Wael Kaddour, né en 1981 en Syrie est auteur de théâtre et metteur en scène formé à l’Institut supérieur d’art dramatique de Damas Il a mis en scène Loin de Caryl Churchill ainsi que ses propres textes Les Petites Chambres, Hontes et Quand Farah pleure. Il travaille également comme dramaturge pour des textes d’Ibsen, Tchekhov, Albee ou Beckett. Il a travaillé pour l’ONG Syria Trust for development comme formateur et adjoint du programme d’aides sociales, puis comme coordinateur des programmes de théâtre en milieu scolaire. Il a co-fondé “Ettijahat. Independed Culture”, organisation qui défend l’indépendance de l’art en Syrie et dans le monde arabe. Il est rédacteur en chef du site Internet ARCP (Cultural Policy in the Arab World). Wael Kaddour est aujourd’hui réfugié en France, où il a écrit L’Aveu et Chroniques d’une ville qu’on croit connaître. Les Petites Chambres est publié, en bilingue, aux éditions Elyzad.

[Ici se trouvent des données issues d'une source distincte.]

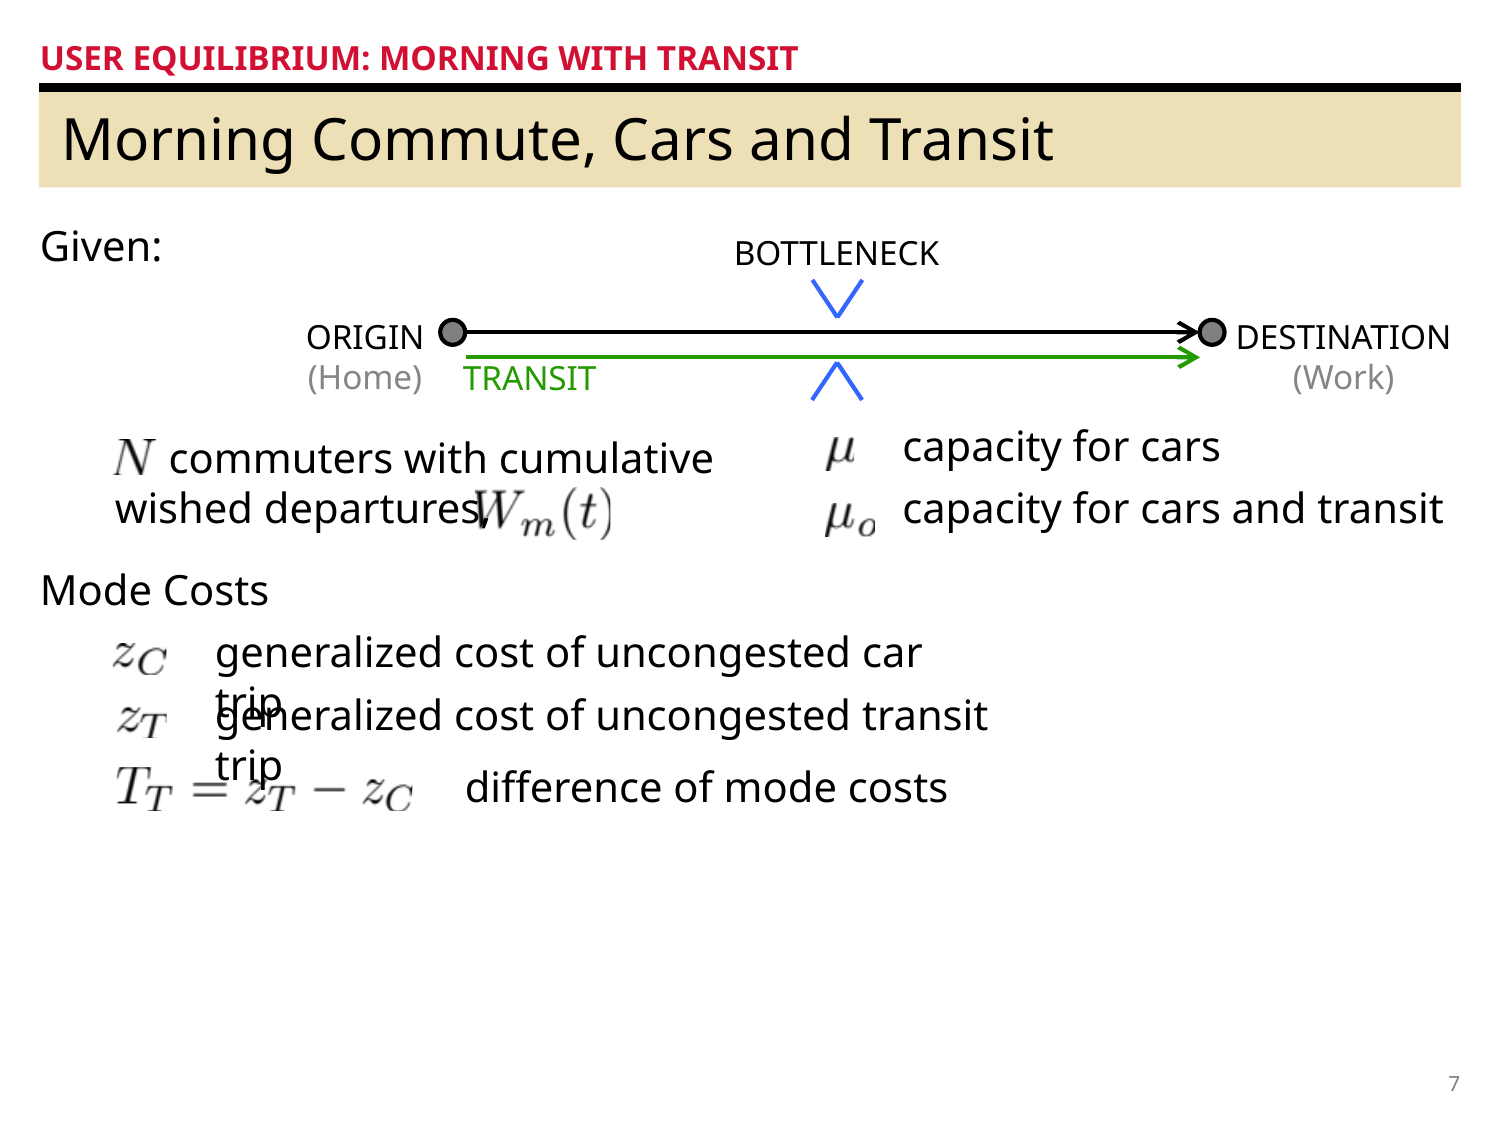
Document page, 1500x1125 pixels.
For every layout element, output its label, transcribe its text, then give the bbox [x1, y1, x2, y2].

text_box generalized cost of uncongested car trip [200, 622, 975, 681]
picture [824, 502, 876, 537]
picture [474, 487, 611, 540]
text_box [440, 317, 467, 347]
picture [824, 437, 855, 471]
text_box capacity for cars [887, 412, 1363, 474]
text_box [811, 365, 863, 401]
text_box commuters with cumulative wished departures, [99, 424, 750, 540]
text_box TRANSIT [448, 349, 612, 405]
text_box capacity for cars and transit [887, 474, 1463, 540]
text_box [812, 279, 863, 318]
text_box ORIGIN (Home) [291, 308, 440, 404]
picture [116, 706, 167, 738]
picture [116, 766, 413, 811]
text_box generalized cost of uncongested transit trip [200, 681, 1063, 796]
text_box Mode Costs [24, 556, 1400, 622]
text_box DESTINATION (Work) [1220, 308, 1467, 404]
title Morning Commute, Cars and Transit [38, 92, 1462, 188]
text_box Given: [24, 212, 1400, 278]
picture [112, 439, 157, 476]
text_box difference of mode costs [450, 753, 1013, 818]
text_box USER EQUILIBRIUM: MORNING WITH TRANSIT [24, 27, 1475, 88]
picture [112, 643, 167, 676]
text_box [1197, 317, 1220, 347]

Wissam Arbache est comédien et metteur en scène franco-libanais. Lauréat de la Villa Médicis hors les murs pour un travail sur le théâtre au Moyen-Orient, il est plusieurs fois invité en résidence d’écriture à Damas et à Beyrouth. À Damas, il met en scène, avant la guerre, la première création en arabe de Rituel pour une métamorphosela pièce maîtresse de Saadallah Wannous, censurée par le pouvoir religieux à Alep. Il crée le cycle de soirées « Le poème, Terre de la langue arabe » à l’Odéon. Il a dirigé un numéro spécial sur la littérature syrienne pour la revue littéraire Missives. Récemment, il a joué dans une trilogie sur la révolution syrienne de Mohammad al Attar mis en scène par Leyla-Claire Rabih.
Hala Omran est une actrice franco-syrienne. Formée à l’Institut supérieur d’art dramatique de Damas, elle a travaillé au théâtre dans le monde arabe et en Europe. Au cinéma elle a joué des rôles principaux dans plusieurs films comme Sacrifices d’Oussama Mohammed, La Porte du soleil de Yousry Nasrallah. Elle a organisé plusieurs ateliers de théâtre en Syrie et en France.